§ **EXERCISE PASSAGE**
Why should my child be forced out of her policy if my state imposes a new mandate? Something I don't think my state has failed to do for women at least annually over the past 20 years.
You have to look at the bright side. My DH thinks our legislature will stop adding mandates for private policies. This may protect us.
Even if my daughter is forced into the federal program, the House version prohibits any funding for abortion in private plans (or public plans for that matter). Not even morning after pills.
My state has mandated all this for years.
Imagine a country with no insurance funding by any means for abortion. Maybe Democrats are secretly pro-life?
Your child is no more important than mine; why should everything bend in YOUR favor?"
The reason things should bend my child's way is because she had parents with foresight to purchase her an individual health insurance policy and who paid the premiums every month on time without fail.
I read many stories about parents who wait until their child has a problem before they seek any sort of coverage.
Insurance is a shared risk against an unknown. It costs less than coverage. Coverage is protection from a certainty and is very expensive.
When your house burns down, you need coverage. If you were wise and purchased insurance prior to the fire, you will receive the coverage. If you apply for coverage to protect your burned down home from fire, you may be denied. Such is the situation many are confronted with when they seek insurance with pre-conditions.
"If you can afford policies for yourself and your entire family then you have nothing to worry about."
Go back and read the first post. It is very apparent this bill is about a great deal more than providing insurance for all.
"Why should he be denied insurance because for 6 months 4 years ago he was on a psychiatric medication prescribed by a doctor?"
The answer to your question (above) is to be obtained from the insurance underwriter who denies coverage. In my state, if coverage is denied, you are allowed to speak directly with the underwriter (I know I have personally done this).
The underwriter can explain the rules the insurance company is using for the policy your child has applied for.

§ **REQUIRED ACTION 1**
In the health insurance discussion, with whom may a person speak directly in the writer's state if coverage is denied?
§ **REQUIRED ACTION 2**
Quote every sentence in the health insurance discussion that ends with a question mark.
§ **REQUIRED ACTION 3**
Carry on the health insurance discussion from its final sentence.

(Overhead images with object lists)
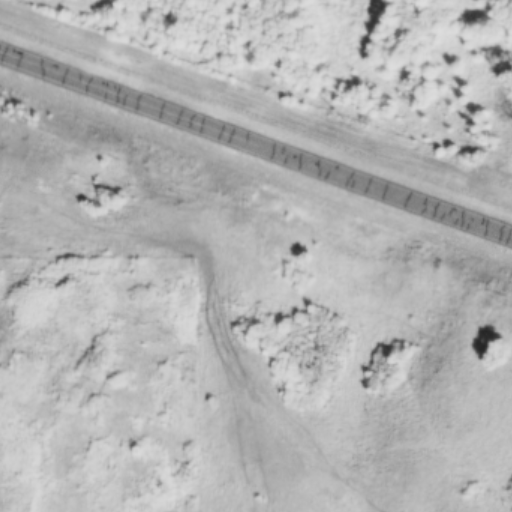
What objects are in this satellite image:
road: (256, 141)
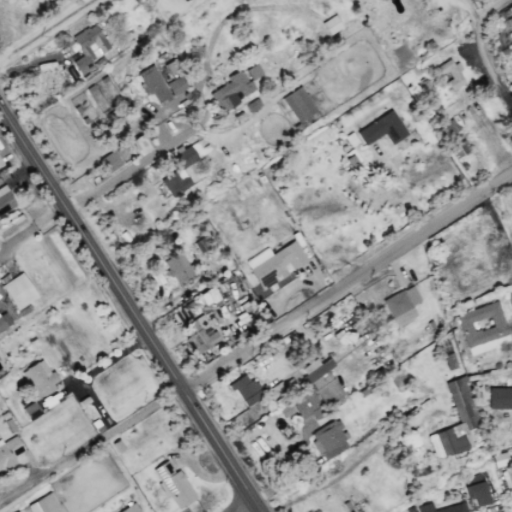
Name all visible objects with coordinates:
road: (49, 34)
building: (87, 48)
road: (484, 49)
building: (450, 73)
building: (151, 84)
building: (175, 85)
building: (233, 88)
building: (297, 104)
building: (381, 129)
building: (446, 129)
building: (456, 150)
building: (109, 161)
building: (0, 165)
road: (133, 168)
building: (178, 172)
road: (399, 193)
building: (5, 200)
building: (11, 226)
road: (31, 227)
road: (497, 241)
building: (274, 263)
building: (176, 267)
road: (348, 282)
building: (18, 291)
building: (401, 305)
road: (131, 309)
building: (183, 313)
building: (4, 321)
building: (481, 328)
building: (198, 333)
building: (37, 378)
building: (322, 382)
building: (245, 390)
building: (499, 398)
building: (306, 405)
building: (284, 410)
building: (454, 422)
building: (327, 439)
road: (90, 444)
building: (8, 451)
road: (343, 471)
building: (172, 485)
building: (475, 493)
building: (41, 504)
building: (128, 508)
road: (250, 508)
building: (440, 508)
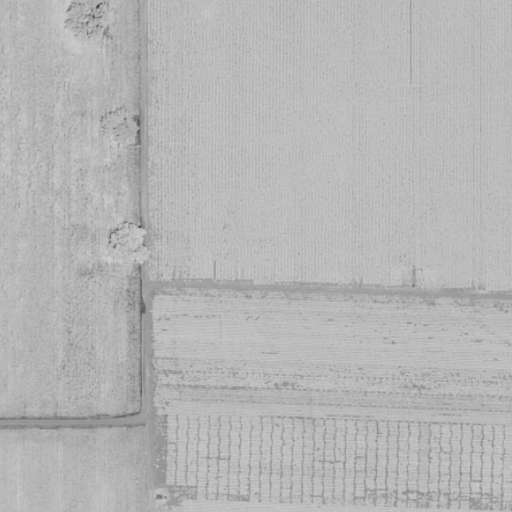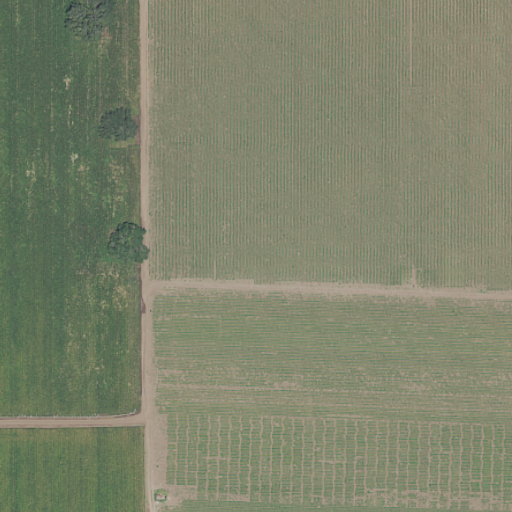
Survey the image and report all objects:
road: (163, 256)
road: (82, 435)
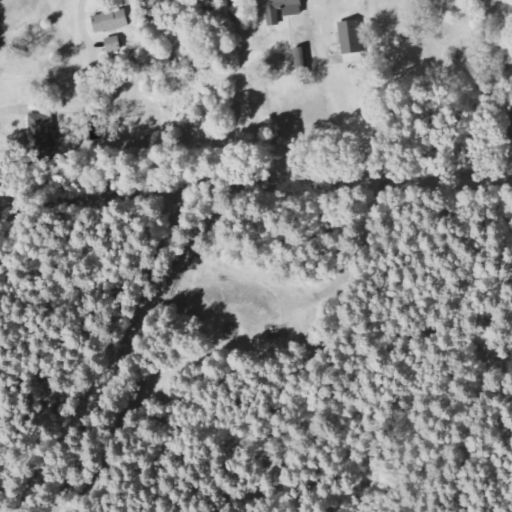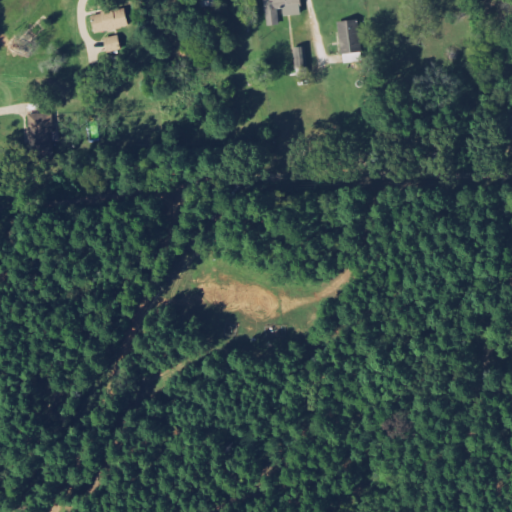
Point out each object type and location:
building: (282, 10)
building: (111, 22)
building: (351, 43)
building: (114, 45)
road: (2, 112)
building: (42, 136)
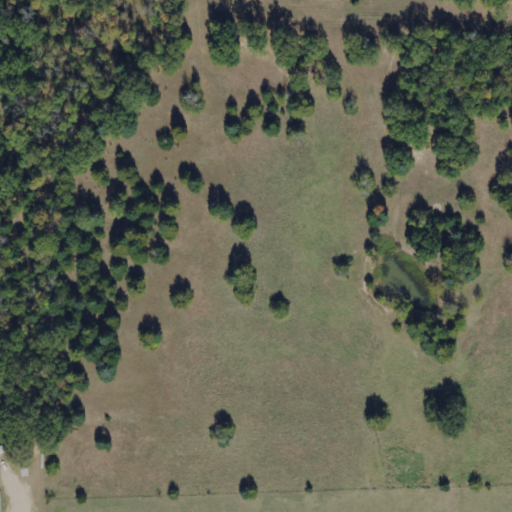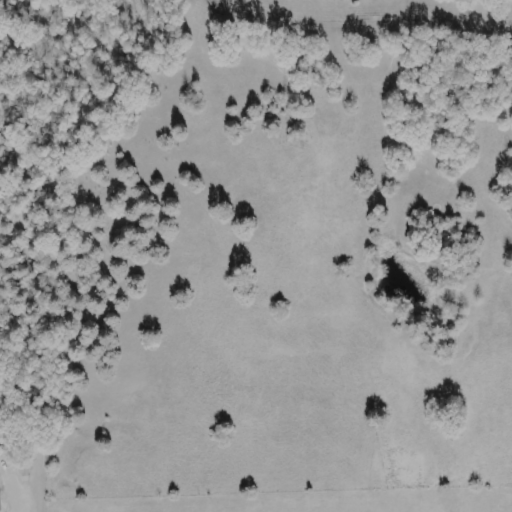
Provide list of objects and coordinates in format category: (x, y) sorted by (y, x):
building: (0, 501)
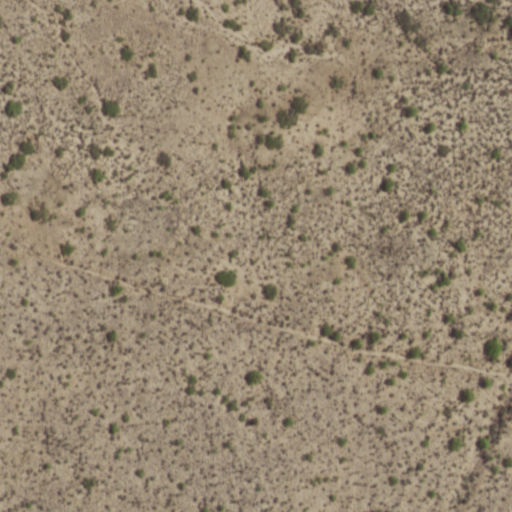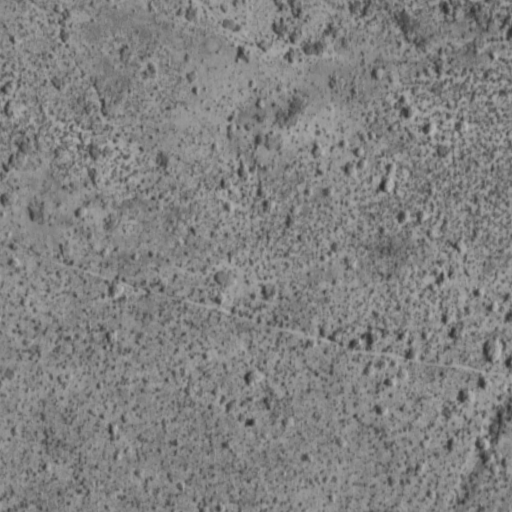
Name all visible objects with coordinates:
road: (331, 9)
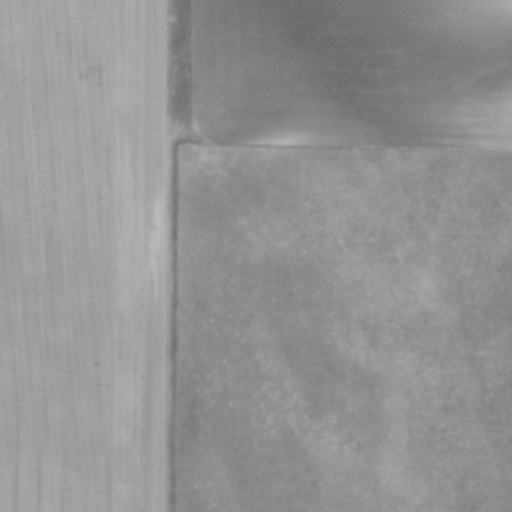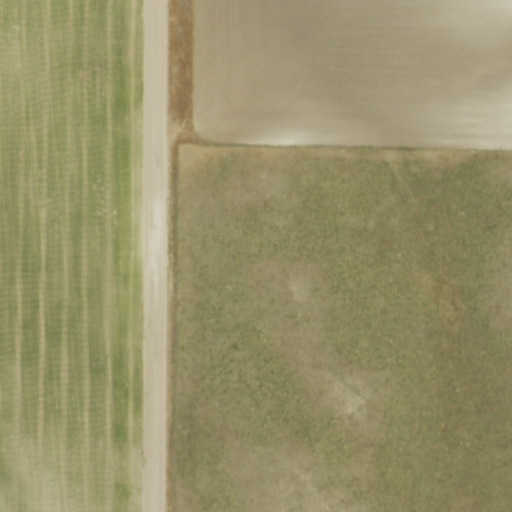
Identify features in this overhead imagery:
crop: (343, 68)
crop: (71, 254)
road: (156, 256)
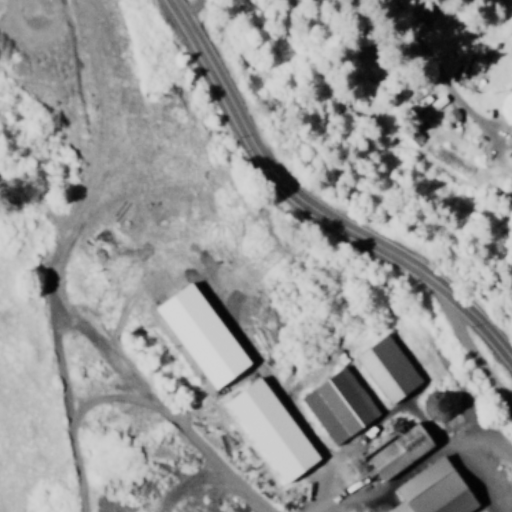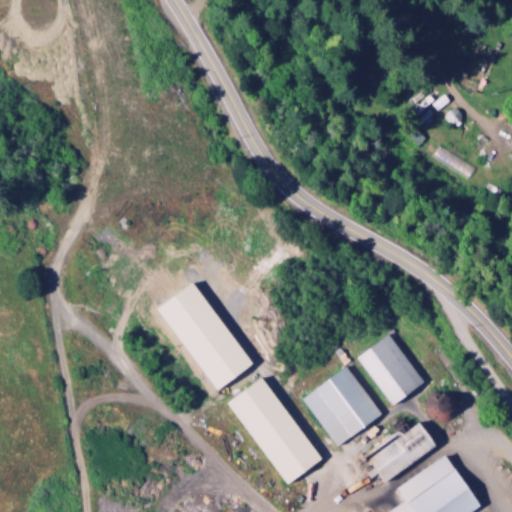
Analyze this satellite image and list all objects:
road: (445, 80)
road: (110, 82)
road: (334, 84)
building: (421, 108)
road: (380, 117)
crop: (423, 125)
road: (507, 153)
road: (34, 210)
road: (315, 210)
road: (56, 334)
road: (467, 337)
building: (382, 370)
railway: (178, 379)
building: (334, 406)
road: (161, 407)
building: (265, 432)
building: (389, 452)
road: (472, 456)
building: (428, 491)
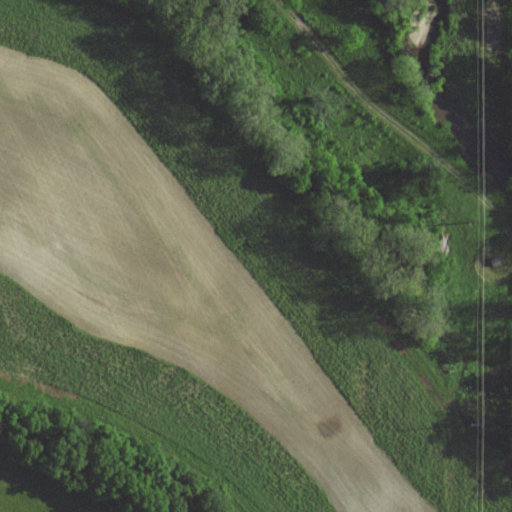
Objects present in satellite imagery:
road: (442, 172)
road: (510, 236)
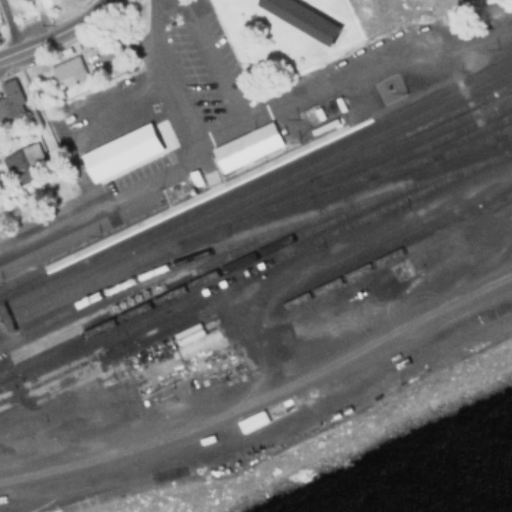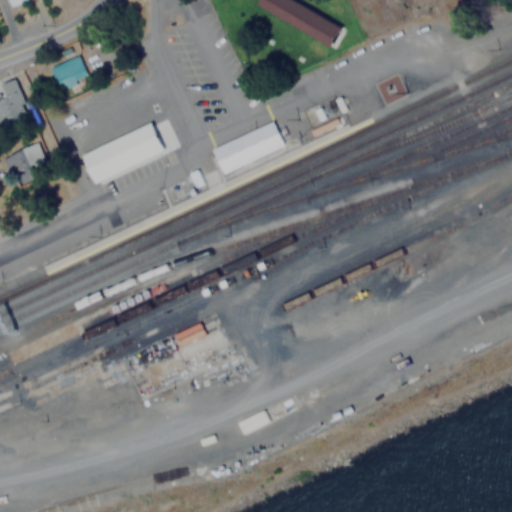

§ **ANSWER SPACE 1**
The insurance underwriter who denied the coverage.

§ **ANSWER SPACE 2**
1. Why should my child be forced out of her policy if my state imposes a new mandate?
2. Maybe Democrats are secretly pro-life?
3. Your child is no more important than mine; why should everything bend in YOUR favor?
4. Why should he be denied insurance because for 6 months 4 years ago he was on a psychiatric medication prescribed by a doctor?

§ **ANSWER SPACE 3**
It is entirely possible that there are other pools, that will have higher premiums, which your child may qualify for. You can ask an insurance agent, or speak with an underwriter about possible alternative risk pools.
Note, you may not care for the premiums in high risk pools. Many states create a statewide high risk pool to help cover people with pre-existing conditions.
The current Obama plan seems to be to force the healthy to pay for the coverage of the ill under threat of prison. I guess that is a workable plan, but it seems draconian to me, and will deprive many of both liberty and property. How much is our collective liberty and property worth? What is the value of freedom?
Generally insurance plans, and risk pools are established by insurance companies and submitted for approval to state insurance commissions on an annual basis. These plans must be viable and solvent. Covering those with severe pre-existing conditions dramatically raises premium costs. The solution generally is to segregate unknown risk (those without pre-conditions) from high risk (those with pre-conditions). This is a way to be fair to all, and to be able to offer true insurance to those whose risk is unknown at as reasonable a cost as possible.
UM, inless you bought your home outright, you HAVE to carry a Homeowners policy! As long as the BANK owns it as in you have a mortgage you have to have ins on it, at least in PA. I honestly wish that everybody made tons of money so they all could afford ins for themselves and their family.